## Task objective
Could you write out every record below exactly, leaving the pictures out?

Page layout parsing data

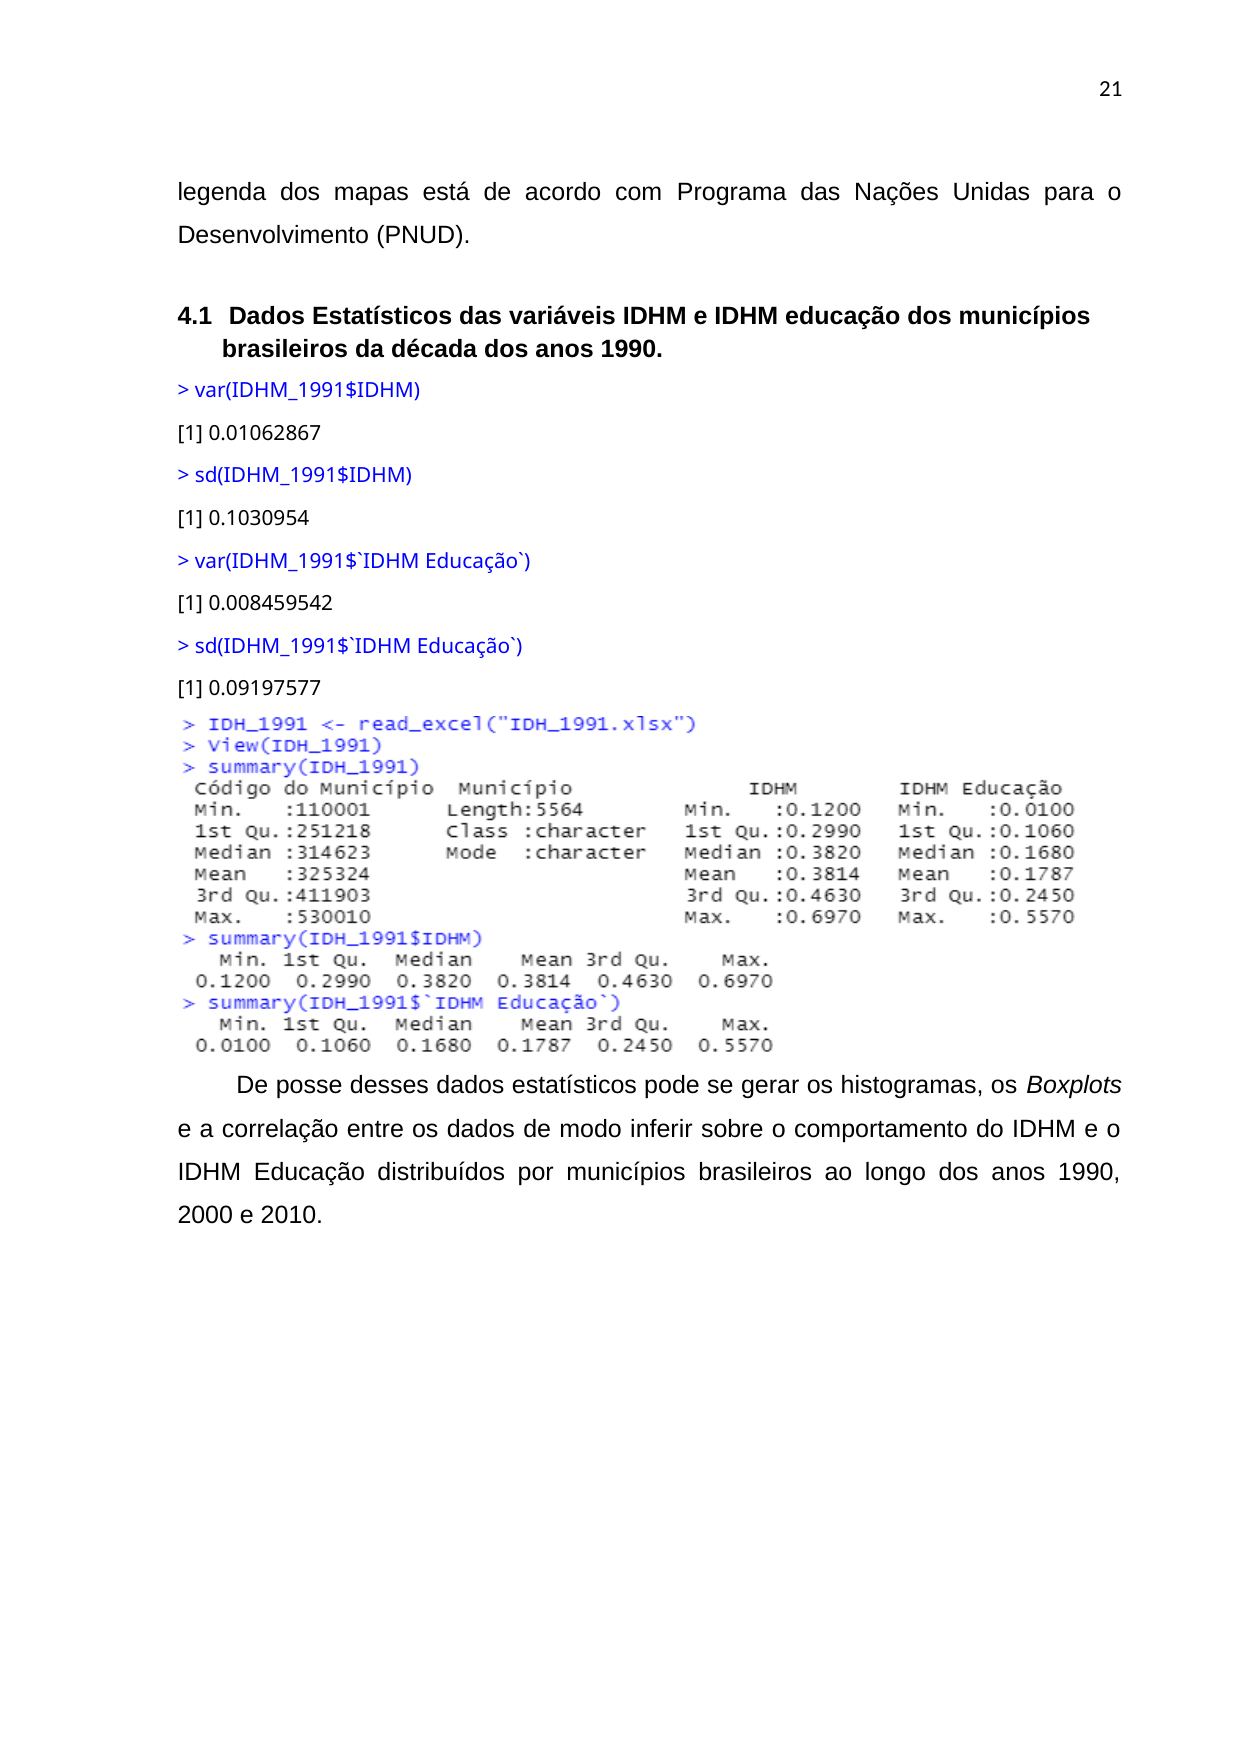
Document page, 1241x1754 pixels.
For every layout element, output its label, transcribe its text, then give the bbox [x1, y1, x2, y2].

subtitle Dados Estatísticos das variáveis IDHM e IDHM educação dos municípios brasileiros da década dos anos 1990. [177, 301, 1122, 363]
text De posse desses dados estatísticos pode se gerar os histogramas, os Boxplots e a correlação entre os dados de modo inferir sobre o comportamento do IDHM e o IDHM Educação distribuídos por municípios brasileiros ao longo dos anos 1990, 2000 e 2010. [177, 1070, 1122, 1228]
text > var(IDHM_1991$IDHM) [177, 375, 1122, 404]
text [177, 177, 1122, 249]
text [1] 0.09197577 [177, 673, 1122, 702]
text [1] 0.1030954 [177, 503, 1122, 532]
text [1] 0.01062867 [177, 418, 1122, 446]
text > sd(IDHM_1991$IDHM) [177, 461, 1122, 489]
text > sd(IDHM_1991$`IDHM Educação`) [177, 631, 1122, 659]
text [1] 0.008459542 [177, 588, 1122, 617]
picture [177, 716, 1092, 1059]
text > var(IDHM_1991$`IDHM Educação`) [177, 546, 1122, 574]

## The answer
Document page, 1241x1754 pixels.
For every layout element, output its label, transcribe its text, then give the bbox [x1, y1, x2, y2].

subtitle Dados Estatísticos das variáveis IDHM e IDHM educação dos municípios brasileiros da década dos anos 1990. [177, 301, 1122, 363]
text De posse desses dados estatísticos pode se gerar os histogramas, os Boxplots e a correlação entre os dados de modo inferir sobre o comportamento do IDHM e o IDHM Educação distribuídos por municípios brasileiros ao longo dos anos 1990, 2000 e 2010. [177, 1070, 1122, 1228]
text > var(IDHM_1991$IDHM) [177, 375, 1122, 404]
text [177, 177, 1122, 249]
text [1] 0.09197577 [177, 673, 1122, 702]
text [1] 0.1030954 [177, 503, 1122, 532]
text [1] 0.01062867 [177, 418, 1122, 446]
text > sd(IDHM_1991$IDHM) [177, 461, 1122, 489]
text > sd(IDHM_1991$`IDHM Educação`) [177, 631, 1122, 659]
text [1] 0.008459542 [177, 588, 1122, 617]
picture [177, 716, 1092, 1059]
text > var(IDHM_1991$`IDHM Educação`) [177, 546, 1122, 574]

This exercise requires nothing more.